I wrote a few brief articles about five years ago on claims that God has a plan for one’s life, and the subject came up again recently in some newspaper articles and Internet posts. The idea gets presented as a form of determinism or fatalism that is very popular, at least as far as bumper sticker theology goes, but it’s rife with internal contradictions that adherents seldom recognize, or so it appears to me.
What I hear and read is that God’s plan for one’s life is something one must work hard to find yet cannot be escaped. It is intended to accomplish some particular pragmatic goal that will lead to (godly?) success, it’s a gateway to salvation, but it may lead to hell. It’s all part of God’s plan. Everything happens for a reason, and that reason is always a working out of God’s plan. I’m not unsympathetic with that idea. Most of us want to know what the meaning of life is, why we are here, and whether there is something that we are supposed to accomplish during our time on earth. The idea that God has a plan can be, on the one hand, comforting, but on the other, filled with anxiety about whether one can discover and execute the plan to God’s satisfaction.
As it turns out, I am confident that God does have a plan for your life and mine. Not only does he have it, it’s spelled out in scripture, but we have to do some thoughtful, prayerful work to find and understand it. That’s because it is revealed in bits and pieces scattered throughout scripture, sometimes hidden amongst passages that are more tares than wheat. The Ten Commandments summarize it. Micah encapsulates it, writing that what the Lord requires of us is to do justice, love kindness, and walk humbly with God. God speaks directly about it through Jesus in the Sermon on the Mount, and then, with even more terseness than Micah, he condenses it into a new commandment to love one another as he has loved us. That’s the plan. If the details seem a little sketchy that’s part of the plan too. In the words of Paul, each of us has to work it out with fear and trembling.

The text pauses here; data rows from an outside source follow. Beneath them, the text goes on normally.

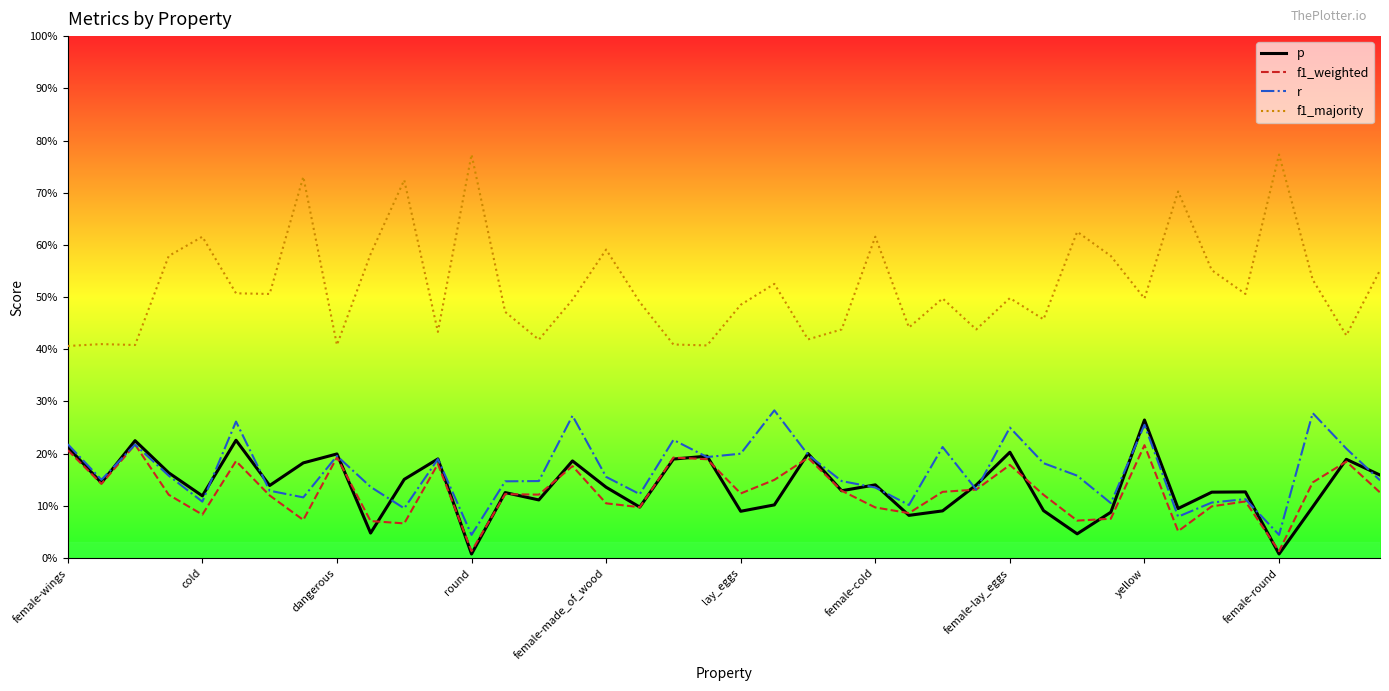

Is this an area chart (filled region under the line)?

No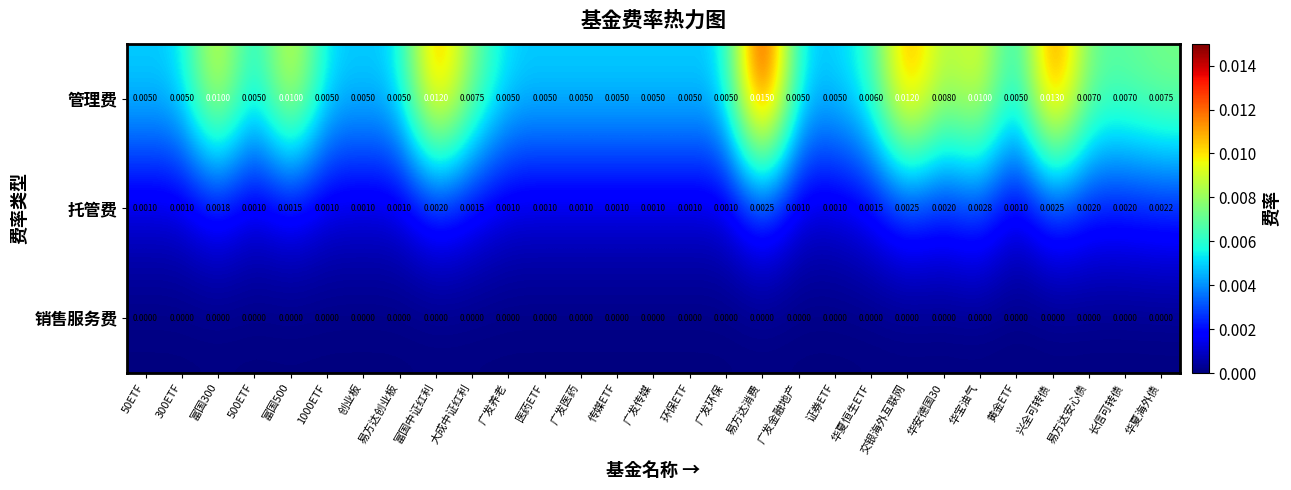

List the series in order of their peak value, highest first.

管理费, 托管费, 销售服务费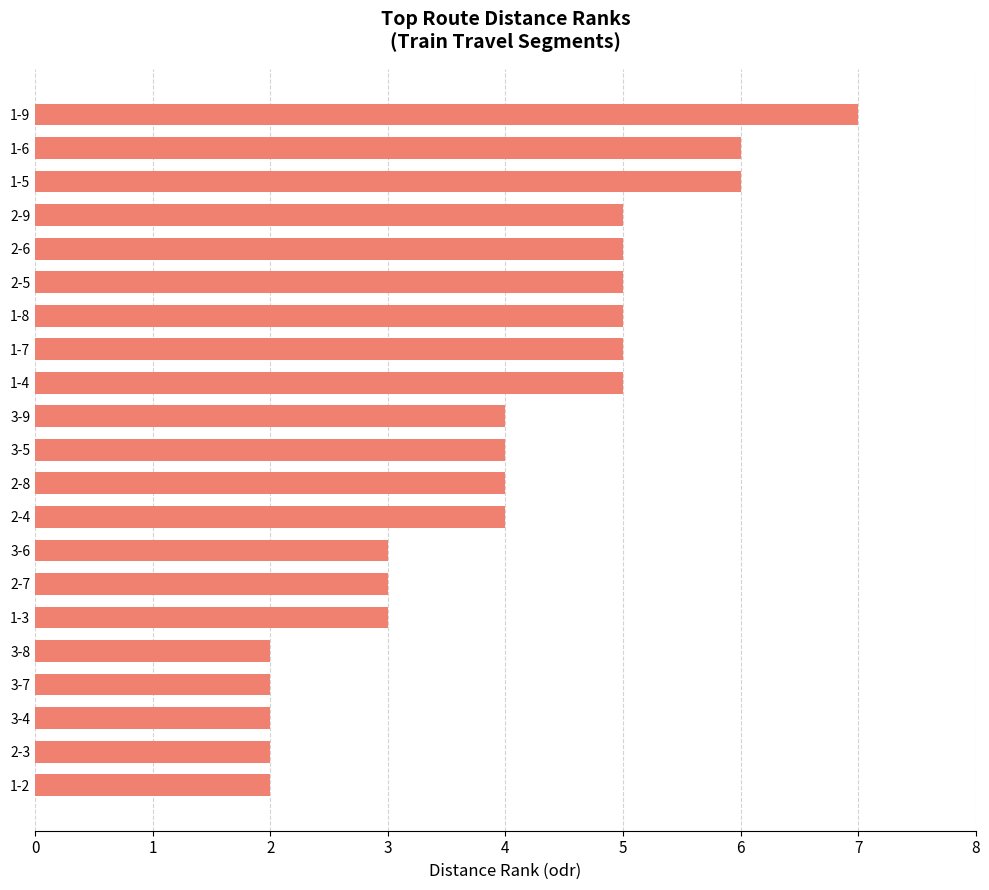

Are the bars grouped side by side (vs. stacked)?

No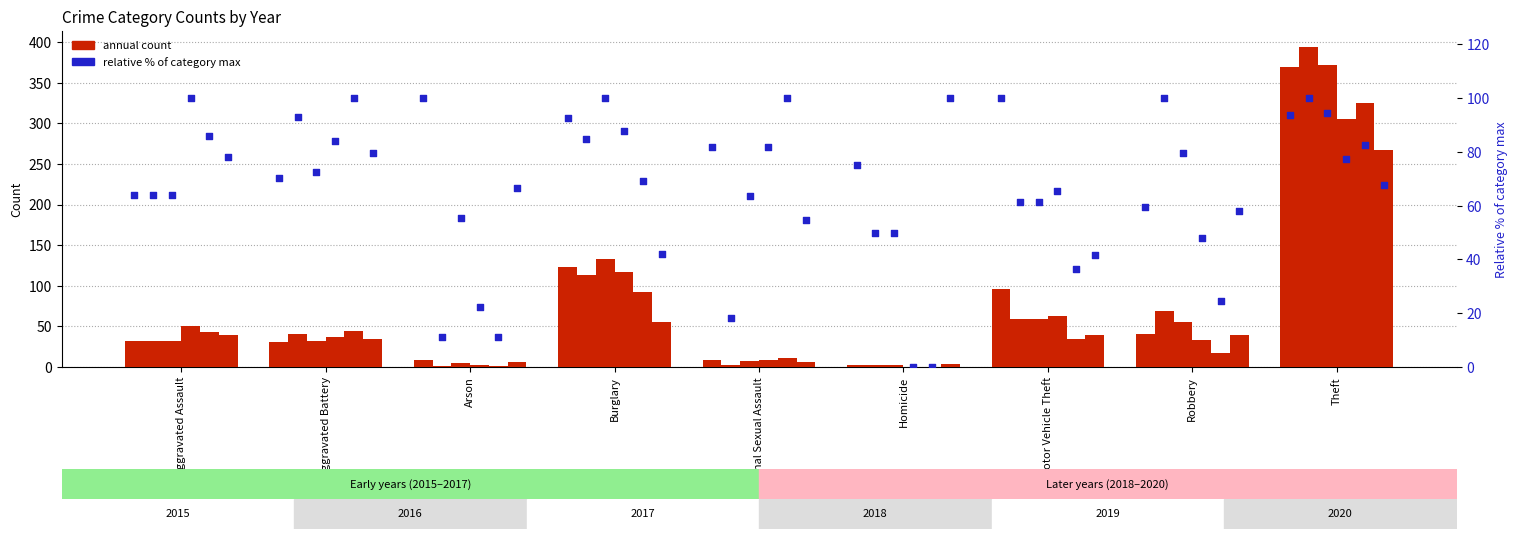

What is the total value across all series at Criminal Sexual Assault?

400.0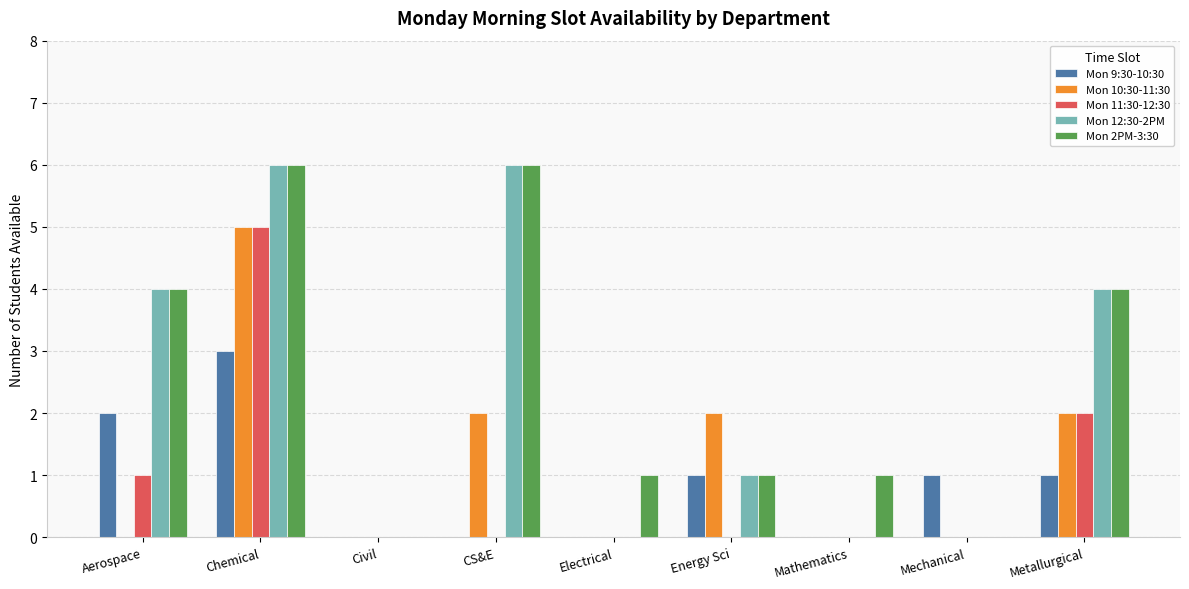

Is it true that Mon 9:30-10:30 equals 2 at Aerospace?

True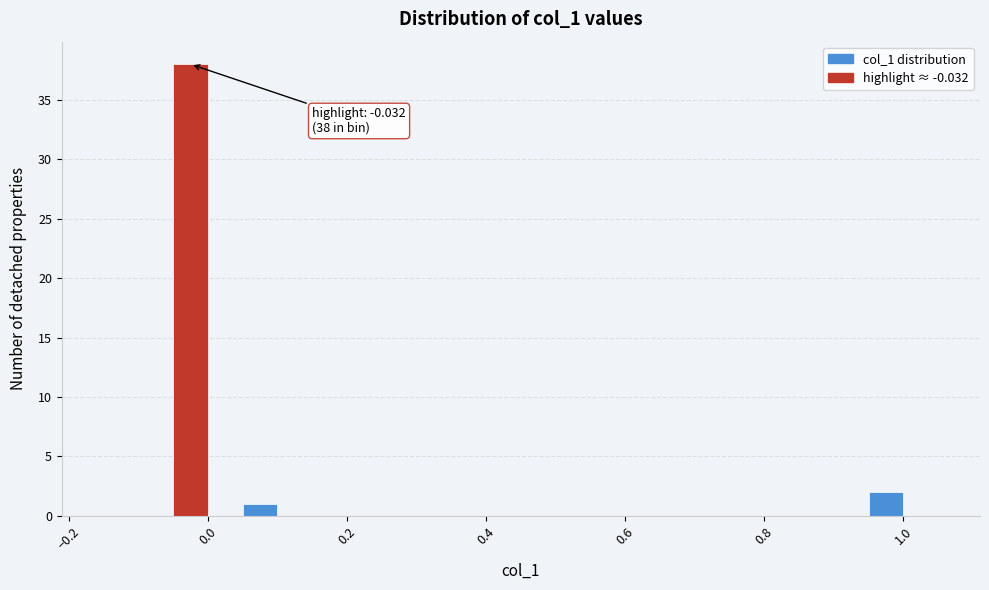

Read against the x-axis, roughly where is the centre of the tallest bar?

-0.02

Why is it so hard to recognize that plan and work on it? My guess is that there are two big reasons. First, we don’t like the plan revealed in scripture. It interferes too much with they way we live, or want to live. It would be so much better if God had a plan was more pragmatic, perhaps more along the lines of “Seven Habits of Highly Effective People,” which, as it turns out, are good habits to work on. However, scripture’s record of God’s engagement with people doesn’t follow them. Some of us would prefer something even more direct, a Godly Google route map for life, one that would give us turn by turn directions to a clearly defined destination, with delightful stops along the way. What we don’t like is a plan for an ethical life in communion with God and one another that keeps taking us on adventures we can’t know about in advance and would rather not have.
Second, scripture’s version of God’s plan puts way too much pressure on us for personal responsibility, not for success in life, but for living into God’s kingdom that is at hand. Scripture’s version also has plenty of room for chance to invade our lives. Laying any number of life events at God’s feet can be a way to explain away some of the pain in life. The emotional pain of the death of a loved one, a terrible illness, the loss of a job, a broken relationship, or just a series of really bad decisions, may be eased by believing it was part of God’s plan. The reverse is also true. My good fortune and prosperity must be the working out of God’s plan, helped along, of course, by my hard work, intelligence, and deserving character. I don’t think that’s what Calvin had in mind, but it has become the hallmark of a kind of Calvinistic fatalism that combines predestination with American individualism. What an odd mix. Like oil and water, one part will always rise to the top. Blaming God or taking credit, which will it be? What we don’t want is to admit chance into the mix.